The lack of rain in turn meant that the production of grassland, i.e. different types of grass used as roughage for horses and other animals, was significantly affected. In Skåne, some farmers received only 20 to 30 percent of the normal harvest.
Horse owners in Sweden are now expressing concern about feed shortages for their animals, as farmers cannot promise the usual sales. Even at Roslövsholm Riding School and Farm in Flyinge, near Lund, the first harvest was small.
– We had a small first crop. It’s always the biggest, so even though it’s rained now, it’s difficult to compensate for the lost harvest, Viktoria Östlund, development and sustainability manager at Flyinge Riding School and a member of LRF’s national board, told the Bonnier newspaper DN.

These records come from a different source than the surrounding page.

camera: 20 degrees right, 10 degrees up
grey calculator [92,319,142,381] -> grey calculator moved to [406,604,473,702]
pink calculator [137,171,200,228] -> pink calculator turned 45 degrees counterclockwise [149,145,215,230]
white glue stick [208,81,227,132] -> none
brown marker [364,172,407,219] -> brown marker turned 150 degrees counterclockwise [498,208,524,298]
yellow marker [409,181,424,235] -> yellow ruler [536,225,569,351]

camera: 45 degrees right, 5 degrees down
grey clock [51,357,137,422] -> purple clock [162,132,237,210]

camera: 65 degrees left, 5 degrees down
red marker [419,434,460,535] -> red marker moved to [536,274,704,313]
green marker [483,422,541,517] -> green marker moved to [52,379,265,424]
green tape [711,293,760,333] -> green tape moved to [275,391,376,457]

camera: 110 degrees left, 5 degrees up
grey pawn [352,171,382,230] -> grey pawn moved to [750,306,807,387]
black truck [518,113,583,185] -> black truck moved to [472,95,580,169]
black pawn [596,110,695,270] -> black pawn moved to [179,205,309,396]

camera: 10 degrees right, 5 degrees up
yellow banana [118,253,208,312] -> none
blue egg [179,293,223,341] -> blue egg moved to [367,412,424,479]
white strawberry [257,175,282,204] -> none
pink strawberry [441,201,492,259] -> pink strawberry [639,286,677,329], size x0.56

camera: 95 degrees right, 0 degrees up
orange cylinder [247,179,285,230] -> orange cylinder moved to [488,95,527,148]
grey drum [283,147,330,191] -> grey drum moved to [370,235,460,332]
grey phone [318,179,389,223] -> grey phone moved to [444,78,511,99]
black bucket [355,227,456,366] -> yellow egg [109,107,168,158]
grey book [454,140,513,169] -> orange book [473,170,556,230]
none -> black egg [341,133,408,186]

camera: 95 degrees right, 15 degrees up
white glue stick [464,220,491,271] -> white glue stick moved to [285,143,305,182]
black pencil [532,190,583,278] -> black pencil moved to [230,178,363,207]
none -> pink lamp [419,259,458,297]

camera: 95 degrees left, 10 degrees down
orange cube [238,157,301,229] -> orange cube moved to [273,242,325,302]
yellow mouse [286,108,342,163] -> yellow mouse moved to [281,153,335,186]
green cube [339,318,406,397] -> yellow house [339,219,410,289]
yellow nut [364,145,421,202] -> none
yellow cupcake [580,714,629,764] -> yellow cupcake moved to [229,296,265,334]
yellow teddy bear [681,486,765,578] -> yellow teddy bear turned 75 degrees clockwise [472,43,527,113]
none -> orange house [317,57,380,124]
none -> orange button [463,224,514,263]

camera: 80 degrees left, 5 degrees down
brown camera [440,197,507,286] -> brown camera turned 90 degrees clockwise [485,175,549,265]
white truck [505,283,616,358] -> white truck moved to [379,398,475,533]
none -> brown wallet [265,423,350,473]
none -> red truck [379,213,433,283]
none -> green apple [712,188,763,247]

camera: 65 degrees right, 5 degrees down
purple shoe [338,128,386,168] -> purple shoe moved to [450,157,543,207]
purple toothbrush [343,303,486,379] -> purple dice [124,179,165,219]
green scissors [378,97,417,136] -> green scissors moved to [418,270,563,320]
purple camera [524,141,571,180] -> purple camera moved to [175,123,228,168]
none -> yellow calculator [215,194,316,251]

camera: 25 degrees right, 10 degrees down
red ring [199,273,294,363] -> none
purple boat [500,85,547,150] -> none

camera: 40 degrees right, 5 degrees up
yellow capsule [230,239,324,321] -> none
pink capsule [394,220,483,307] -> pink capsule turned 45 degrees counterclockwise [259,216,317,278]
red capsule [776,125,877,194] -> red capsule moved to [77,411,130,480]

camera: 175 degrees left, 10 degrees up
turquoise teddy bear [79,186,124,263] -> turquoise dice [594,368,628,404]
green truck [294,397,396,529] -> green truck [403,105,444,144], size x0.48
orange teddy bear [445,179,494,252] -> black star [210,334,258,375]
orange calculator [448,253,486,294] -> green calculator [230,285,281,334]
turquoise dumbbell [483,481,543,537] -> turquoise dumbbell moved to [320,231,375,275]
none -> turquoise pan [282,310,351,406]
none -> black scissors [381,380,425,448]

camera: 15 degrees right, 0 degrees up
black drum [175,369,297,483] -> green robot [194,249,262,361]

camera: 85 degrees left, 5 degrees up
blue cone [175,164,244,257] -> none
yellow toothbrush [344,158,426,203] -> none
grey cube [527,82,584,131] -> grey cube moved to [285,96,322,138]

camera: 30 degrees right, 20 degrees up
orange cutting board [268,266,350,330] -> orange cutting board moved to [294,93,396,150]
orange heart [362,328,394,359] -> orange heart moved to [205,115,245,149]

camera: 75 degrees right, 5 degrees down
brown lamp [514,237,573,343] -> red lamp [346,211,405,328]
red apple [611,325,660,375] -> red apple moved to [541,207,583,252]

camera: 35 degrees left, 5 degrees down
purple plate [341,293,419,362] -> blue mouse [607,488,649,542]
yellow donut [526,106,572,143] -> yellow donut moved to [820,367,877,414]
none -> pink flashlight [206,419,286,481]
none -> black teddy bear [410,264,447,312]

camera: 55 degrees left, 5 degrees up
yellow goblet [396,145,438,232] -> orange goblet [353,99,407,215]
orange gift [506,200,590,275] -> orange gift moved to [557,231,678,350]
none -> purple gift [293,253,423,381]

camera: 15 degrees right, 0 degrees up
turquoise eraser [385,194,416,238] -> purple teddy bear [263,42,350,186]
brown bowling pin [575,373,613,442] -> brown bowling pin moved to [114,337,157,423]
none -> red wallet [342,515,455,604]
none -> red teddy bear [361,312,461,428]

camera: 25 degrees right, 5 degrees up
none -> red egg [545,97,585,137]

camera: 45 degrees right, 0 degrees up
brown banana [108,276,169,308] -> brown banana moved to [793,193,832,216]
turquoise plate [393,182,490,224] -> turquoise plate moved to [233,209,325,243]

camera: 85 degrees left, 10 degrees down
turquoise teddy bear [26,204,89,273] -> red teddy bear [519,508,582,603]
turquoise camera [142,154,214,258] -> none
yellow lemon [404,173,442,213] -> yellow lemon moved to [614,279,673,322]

Even though the rain has calmed more people down, horse owners on social media and auction sites are looking for feed, some of which is being sent from other countries such as Poland.
– The acute drought may have subsided, but the effects of the drought are here and here to stay. They will be felt for a long time to come, says Jeanette Elander, industrial policy expert at the Swedish Farmers’ Association.
This summer’s drought is not the only recent difficulty in agriculture. Many have already experienced financial difficulties due to sharp increases in the price of electricity, fertilizer and fuel. Östlund says there is a clear risk that many horse owners will simply have to shut down.
– If the economy gets too tough, there is a risk that some will have to close down, but most importantly, it will initially be more expensive to ride at a riding school and to keep a horse.
However, Östlund believes that a second and third grassland harvest can be better than the first, but calls for better preparation for the future.